Eravamo al telefono, come spesso accadeva da quando era partito. Quatto settimane in tutto erano già trascorse e la sua mancanza fisica nella mia vita era diventata opprimente.

Quel giorno, finalmente, arrivò la bella notizia.

<<Domani torno da te >>, mi disse felice, appena ebbi risposto al telefono.

Dopo aver pianto silenziose lacrime di gioia, pregando perché Harry non si accorgesse della mia commozione, riuscii a fargli tutte le domande del caso, volendo essere al corrente dell'orario del volo, aeroporto di atterraggio e cose così.

<<Ma raccontami di te. Sono tre giorni che non ci sentiamo. Cosa hai fatto in questi giorni?>>, mi chiese, con la voce più rilassata, rispetto alle altre telefonate.

<<Sono stata da mia madre, sai per aiutarla con Jason>>.

<<Mi fa piacere che si stia riprendendo. Ero terribilmente in ansia, sia per lui che per te>>.

<<Si, devo dire che migliora ogni giorno di più. La fisioterapia sta facendo miracoli>>.

<<Ce l'ha ancora una fidanzata, non è vero?>>, mi chiese quasi allarmato.

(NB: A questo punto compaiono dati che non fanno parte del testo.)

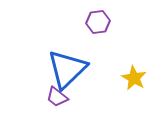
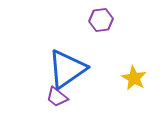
purple hexagon: moved 3 px right, 2 px up
blue triangle: rotated 9 degrees clockwise
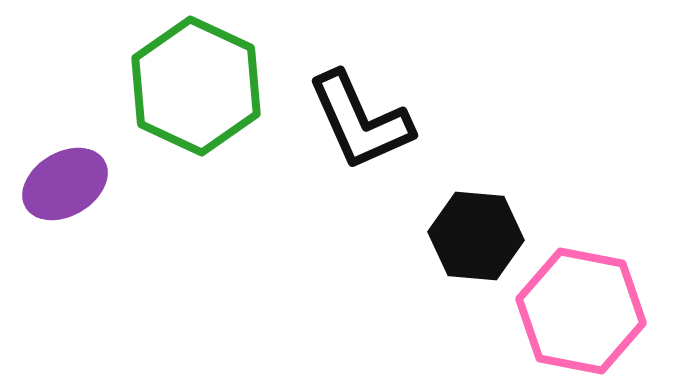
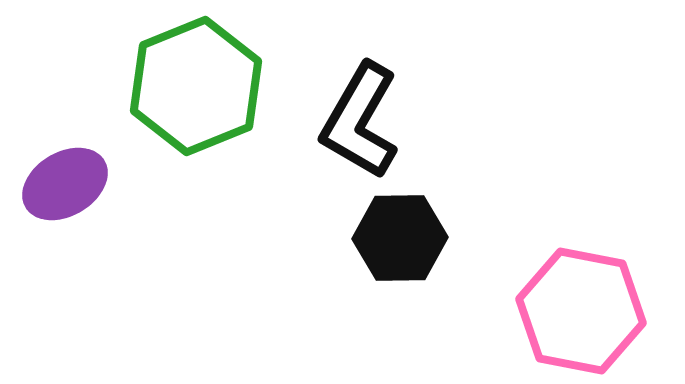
green hexagon: rotated 13 degrees clockwise
black L-shape: rotated 54 degrees clockwise
black hexagon: moved 76 px left, 2 px down; rotated 6 degrees counterclockwise
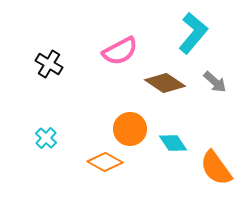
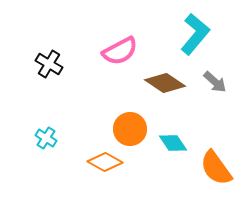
cyan L-shape: moved 2 px right, 1 px down
cyan cross: rotated 10 degrees counterclockwise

<<Certo, Violet. Perché?>>. Non capivo il senso di tale domanda.

<<Beh, perché da domani, per qualche giorno, verrai rapita dal sottoscritto. Avrai il permesso di andare solo al lavoro, e poi dovrai passare il resto del tuo tempo con me, quindi... >>.

<<Si chiama sequestro di persona, te lo hanno mai detto?>>, dissi con un sorriso enorme che ahimè, Harry non poté vedere.

<<È proprio ciò che ho intenzione di fare, per cui preparati. Mi implorerai in ginocchio di lasciarti andare>>.

Ero già eccitata. Erano bastate poche frasi che già il mio cuore batteva a tamburo.

<<Devo iniziare a preoccuparmi? Che intenzioni hai?>>. Che ipocrita. Come se non lo sapessi.